● **DOCUMENT EXTRACT**:
------------------------------------------------

Since I do not have my keezer built yet, the kegging will be essentially be used as a secondary to free up my primary so I can make more beer. I believe that I understand the whole kegging process but since I am not trying to carbonate the beer for now, instead I am essentially keg conditioning it. What pressure should I set my keg to?

My initial though would be something gentle like 5 PSI just to keep it sealed?
 
I would go ahead and start carbing it now. Set the pressure on what you want and let it sit. This way when your keezer is completed (in a few weeks?) the keg will already be carbonated and just waiting to be chilled. A lot of people have indicated that the carbonation process helps conditioning. I'm just newbie, but this is what I've heard.
 
A lot of people have indicated that the carbonation process helps conditioning.

This was my biggest concern because I though I may have read somewhere the other way around that pressure will make the yeast dormant.

As for the keezer build I am still getting all my supplies. The shanks are in the mail, the faucets will be ordered at the end of the month, and I have gas lines for two kegs, but no adequate beer lines yet. The chest freezer and collar build I hope will begin in about 2 weeks. Once I get everything I will eventually post my build then add it to the Show us your kegerator thread. :rockin:
 
If you follow the carbonation table on the bottom of Wildwests signature you should be golden. you can select the carb level, check your temp and set the pressure accordingly
 
BTW, I have a copy of that chart laminated and hanging in my kegerator for quick reference, with that there is no guesswork or overcarbing thus far.
 
It really depends on how long you are staying in primary. I really wouldn't recommend ever coming out of primary before at least 10 days. The large volume of yeast helps clean up fermentation byproducts.

Yes pressure will slow the yeast down. Pressure and lower temperatures both act to make the yeast go dormant, so while conditioning will continue, it will be slowed down. Our brew club just had a discussion several weeks ago about a method of lagering where you lager under pressure at room temperature, instead of at cold temperatures. The results were very similiar to lagering at cold temps. The yeast activity is slowed down for a slow conditioning.

If you let most of the cleanup occur in primary, then all you are waiting for in secondary is time for the flavors to meld more, and for further clearing. Both these should happen fine under pressure or at lower temperatures.

------------------------------------------------

● **RAW DATA**:
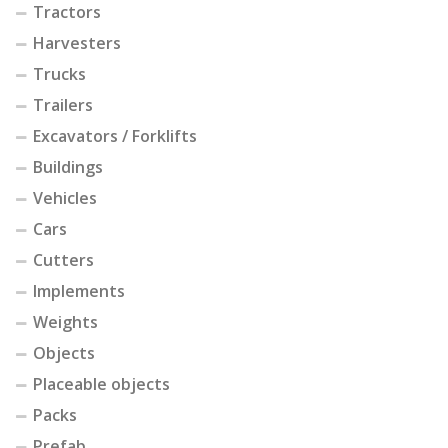
Tractors
Harvesters
Trucks
Trailers
Excavators / Forklifts
Buildings
Vehicles
Cars
Cutters
Implements
Weights
Objects
Placeable objects
Packs
Prefab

------------------------------------------------

● **EXERCISE SET**:
(1) For the kegging discussion, say whether each statement agrees with it, answering yes or no and quoting the words that decide it: (a) One reply says pressure slows the yeast. (b) One reply advises leaving beer in primary for at least 10 days. (c) The faucets for the keezer have already arrived.
(2) Extract every line of text from the rows, leaving out the picture.
The rows are unrelated to the kegging discussion.

● **ANSWERS FOR EACH ITEM**:
(1)
(a) Yes: "Yes pressure will slow the yeast down."
(b) Yes: "I really wouldn't recommend ever coming out of primary before at least 10 days."
(c) No: "the faucets will be ordered at the end of the month"

(2)
Tractors
Harvesters
Trucks
Trailers
Excavators / Forklifts
Buildings
Vehicles
Cars
Cutters
Implements
Weights
Objects
Placeable objects
Packs
Prefab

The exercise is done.